What's the difference between threaded rod and a continuous thread stud?
Dimensionally they are different products under different ASME standards. Threaded rods (inch series) are covered by ASME B18.31.3; continuous thread and double-end studs by ASME B18.31.2. The practical consequence is thread class: B18.31.3 furnishes Class 1A for UNC and UNF unless another class is specified, while B18.31.2 studs are required to meet Class 2A. So a 1/2"-13 B7 'rod' and a 1/2"-13 B7 'stud' can carry the same grade, size and finish and still fail the same submittal. If a catalog collapses the two into one record, it has lost the only field that distinguishes them.

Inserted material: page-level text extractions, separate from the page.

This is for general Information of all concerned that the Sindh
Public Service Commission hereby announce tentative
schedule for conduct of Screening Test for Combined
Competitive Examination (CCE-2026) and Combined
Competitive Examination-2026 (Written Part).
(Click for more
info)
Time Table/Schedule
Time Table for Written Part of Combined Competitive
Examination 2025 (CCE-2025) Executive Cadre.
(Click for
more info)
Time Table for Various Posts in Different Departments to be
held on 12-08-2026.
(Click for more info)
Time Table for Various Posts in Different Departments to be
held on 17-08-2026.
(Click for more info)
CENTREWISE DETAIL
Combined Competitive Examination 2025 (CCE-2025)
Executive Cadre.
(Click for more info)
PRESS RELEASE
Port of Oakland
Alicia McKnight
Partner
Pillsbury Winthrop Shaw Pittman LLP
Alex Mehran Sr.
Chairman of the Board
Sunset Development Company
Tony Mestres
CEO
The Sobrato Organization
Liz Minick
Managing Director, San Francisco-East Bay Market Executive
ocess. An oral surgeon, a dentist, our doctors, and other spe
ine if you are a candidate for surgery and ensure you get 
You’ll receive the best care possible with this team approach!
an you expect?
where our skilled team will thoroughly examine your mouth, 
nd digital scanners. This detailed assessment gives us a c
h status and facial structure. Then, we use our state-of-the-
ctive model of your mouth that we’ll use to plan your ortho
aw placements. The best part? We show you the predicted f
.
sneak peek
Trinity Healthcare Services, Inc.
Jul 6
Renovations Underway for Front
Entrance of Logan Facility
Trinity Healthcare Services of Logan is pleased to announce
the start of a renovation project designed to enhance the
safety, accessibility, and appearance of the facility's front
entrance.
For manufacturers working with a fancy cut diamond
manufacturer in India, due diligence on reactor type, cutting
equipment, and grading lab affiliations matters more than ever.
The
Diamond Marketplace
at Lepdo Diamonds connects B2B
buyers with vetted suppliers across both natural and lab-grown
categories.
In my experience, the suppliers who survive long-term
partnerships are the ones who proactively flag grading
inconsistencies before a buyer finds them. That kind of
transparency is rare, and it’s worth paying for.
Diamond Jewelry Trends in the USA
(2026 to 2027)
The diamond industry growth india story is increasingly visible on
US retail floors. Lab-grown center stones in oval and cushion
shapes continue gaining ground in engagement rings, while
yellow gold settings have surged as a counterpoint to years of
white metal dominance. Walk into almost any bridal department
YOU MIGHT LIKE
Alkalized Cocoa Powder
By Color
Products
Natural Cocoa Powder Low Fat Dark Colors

Why does 'Galvanized' need a specification on the record?
Because the word names two coatings that behave differently. Zinc electroplating to ASTM F1941 (B633 on the nuts) puts on roughly 5 µm of zinc — an indoor finish. Hot-dip galvanizing to ASTM F2329 puts on roughly 50 µm and survives outdoors, buried and coastal. The thickness also changes assembly: F2329 does not permit chasing threads after galvanizing, so hot-dip rod is built to run with oversize-tapped nuts. A record that says only 'Galvanized' cannot tell a buyer whether the rod lasts outdoors, and cannot tell them which nut to order with it.
Which standards genuinely apply to threaded rod?
Dimensional: ASME B18.31.3 (inch threaded rods), ASME B18.31.2 (continuous thread and double-end studs), DIN 975 and DIN 976 (metric rod). Thread form: ASME B1.1 (inch), ASME B1.13M (metric). Material and mechanical: ASTM A307 Grade A for low-carbon rod, ASTM A193/A193M for B7, B8 and B8M, ASTM F1554 Grades 36/55/105 for anchor rods, ASTM F593 for stainless, ISO 898-1 classes for metric. Coating: ASTM F2329 (hot-dip), ASTM F1941 (electroplate). Standards that do not belong on a rod record: UL, NSF, NEMA, ATEX. If a supplier PDF claims one, it is an assembly-level claim, not a rod claim.
How do you keep the variant count under control?
You don't reduce it — you model it. One product concept, 1/2"-13 all-thread, legitimately spans A307 Grade A, A193 B7, F1554 Grade 55, 304 and 316, across plain, zinc-plated and hot-dip finishes, in 3, 6, 10 and 12 ft sticks plus cut lengths, in right- and left-hand, at Class 1A or 2A. Every one of those is a real, orderable, differently-priced item. The failure mode is not too many SKUs — it is SKUs whose distinguishing attributes are stranded in free-text descriptions, so the facet rail can only expose size and length and the buyer has to call the counter to resolve the rest.